EP41B-0927
Facies Variations Along an Ancient Deep-Water Axial Channel Belt: Insights from the Upper Cretaceous Cerro Toro Formation, Magallanes–Austral Basin, Patagonia
Thursday, 17 December 2015
Poster Hall (Moscone South)
Matthew A Malkowski, Stanford University, Stanford, CA, United States, Zane R Jobe, Shell Exploration and Production Company, Houston, TX, United States, Glenn Sharman, ConocoPhillips Company Houston, Houston, TX, United States and Stephan A Graham, Stanford University, Los Altos Hills, CA, United States
Abstract:
The Upper Cretaceous Cerro Toro Formation preserves a >150 kilometer long deep-water axial channel belt in the Magallanes–Austral Basin in southern Patagonia. Considerable work over the past decade in the Chilean basin sector reveals a 3.5–8 km wide channel-levee system that transported coarse-grained sediment from north to south via a range of low- to high-density turbidity currents, debris flows, and transitional/hybrid flows. In contrast, the more proximal deposits preserved in the Argentine basin sector to the north received little focus. This study documents new sedimentology, stratigraphy, and U-Pb geochronology from the Cerro Toro Formation in Argentina, allowing for a basin-scale comparison of the timing of deposition, sediment sources, and facies and grain size variability. Two ash beds from the base of the section yield U-Pb zircon ages of 90.4 ± 2 Ma and 88.0 ± 3 Ma, suggesting similar, if not slightly older, ages for the lower Cerro Toro Formation when compared to equivalent units to the south. U-Pb detrital zircon age spectra reveal similar provenance trends along the entire outcrop belt, with peak age populations at 310–260, 160–135, and 110–82 Ma. Preliminary statistical analyses of more than 5700 meters of new and previously published detailed stratigraphic sections suggest that, in general, characteristics such as mean bed thickness and net to gross remain fairly consistent along the outcrop belt.
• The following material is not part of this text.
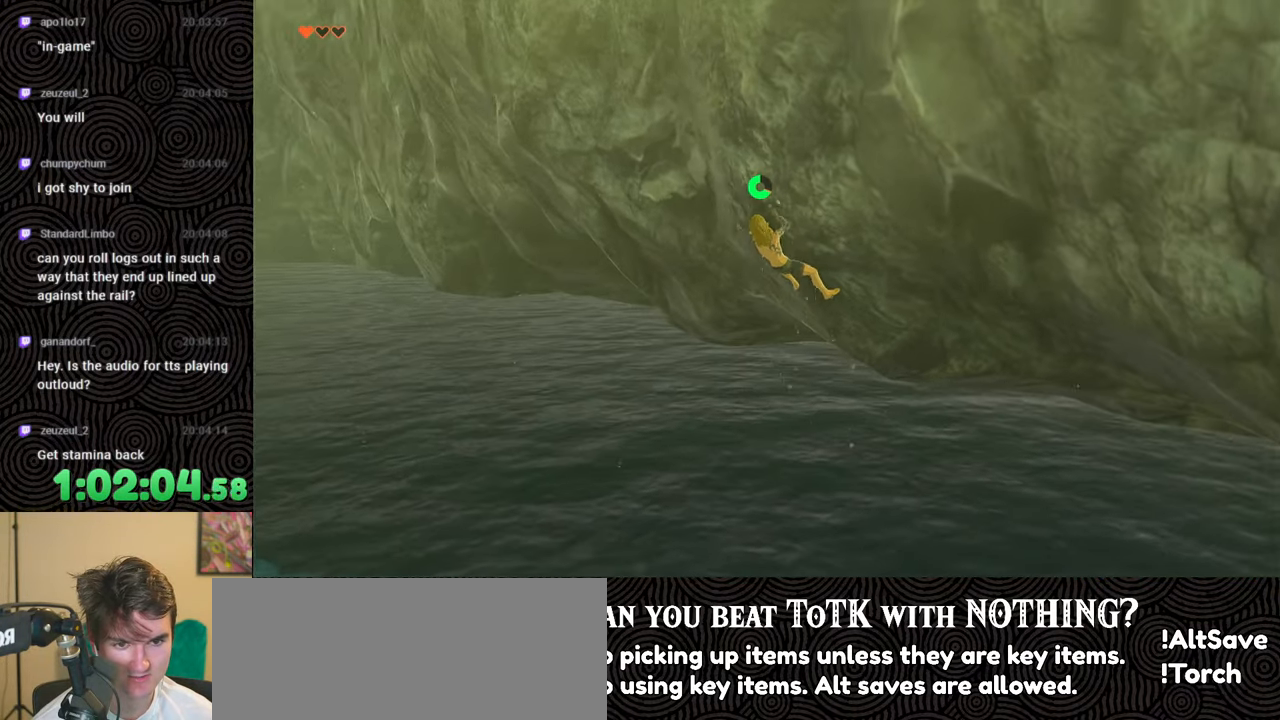
{"buttons": [], "left_stick": "left", "right_stick": "up", "events": [[133, "right_stick", "center"], [200, "right_stick", "up"]]}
However, the bed thickness distributions are log-normal, and the northern sector has higher maximum bed thickness than the southern sector. There are also gradual variations in the down-system (north to south) proportion of lithofacies. For instance, in the northern (Argentine) sector, lithofacies representing mass wasting processes (e.g., debris flow conglomerates and mass-transport deposits) account for as much as ~80 percent of the stratigraphic thickness, whereas near the southern end of the channel belt, coarse-grained facies are almost entirely the result of low- and high-density turbidity currents. Thus while longitudinal variations in overall grain size and average bed thickness are somewhat subtle, the proportion of thick beds and distribution of lithofacies represent important down-system changes in this sediment routing system.